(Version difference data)
★ ★ ★

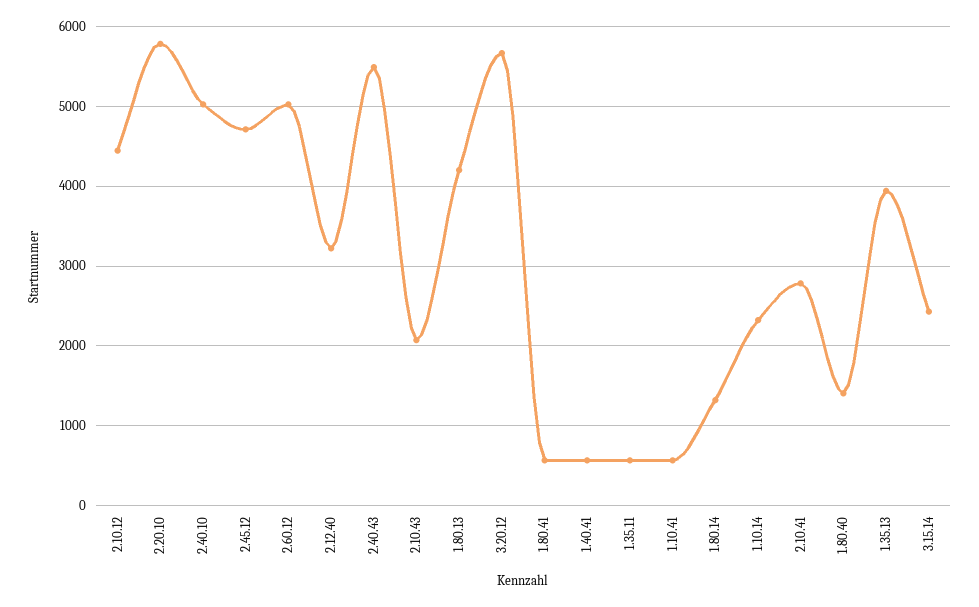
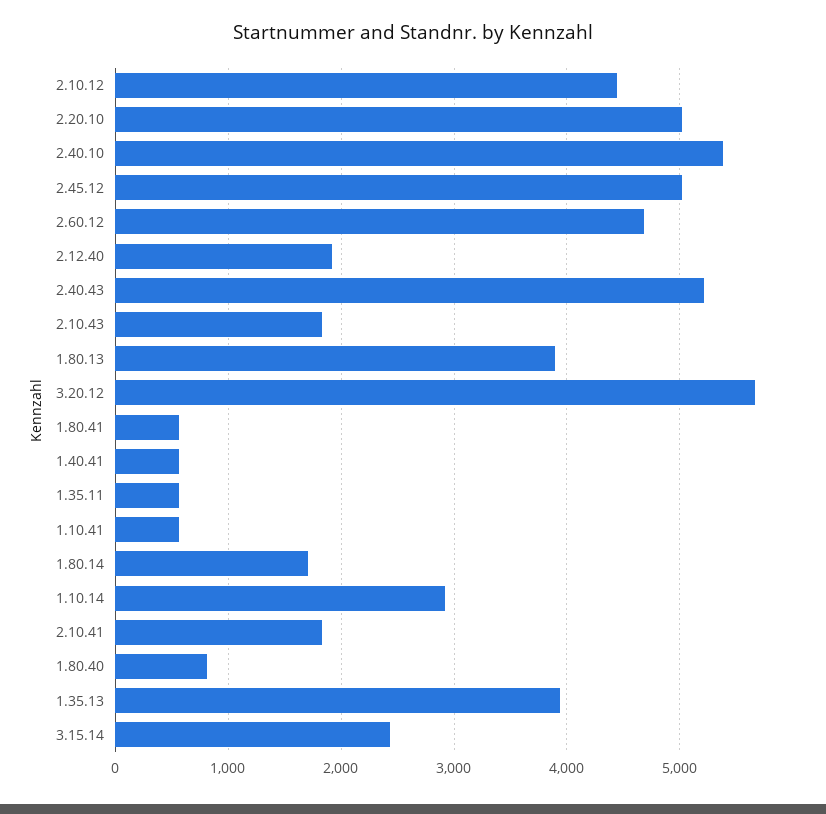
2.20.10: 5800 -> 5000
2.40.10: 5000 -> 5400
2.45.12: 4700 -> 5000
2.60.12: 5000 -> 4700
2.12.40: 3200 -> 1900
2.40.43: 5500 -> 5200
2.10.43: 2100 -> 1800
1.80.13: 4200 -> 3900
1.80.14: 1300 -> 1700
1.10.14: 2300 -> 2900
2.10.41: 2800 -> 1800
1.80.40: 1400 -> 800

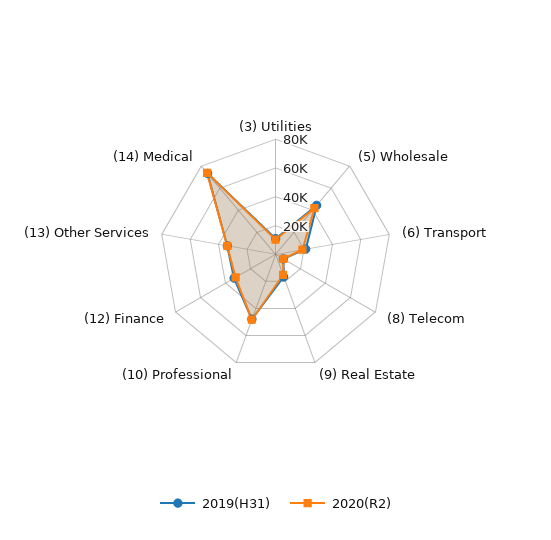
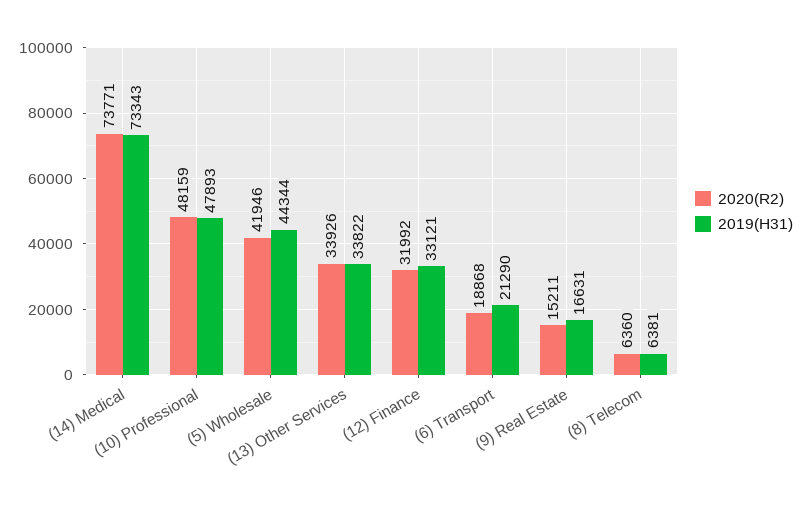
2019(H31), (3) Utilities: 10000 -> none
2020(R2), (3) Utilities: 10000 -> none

★ ★ ★

AIM OF THE TASK>
Output each line exactly as shown above; no pictures go in the copy.

ANSWER BOX>
2.20.10: 5800 -> 5000
2.40.10: 5000 -> 5400
2.45.12: 4700 -> 5000
2.60.12: 5000 -> 4700
2.12.40: 3200 -> 1900
2.40.43: 5500 -> 5200
2.10.43: 2100 -> 1800
1.80.13: 4200 -> 3900
1.80.14: 1300 -> 1700
1.10.14: 2300 -> 2900
2.10.41: 2800 -> 1800
1.80.40: 1400 -> 800

2019(H31), (3) Utilities: 10000 -> none
2020(R2), (3) Utilities: 10000 -> none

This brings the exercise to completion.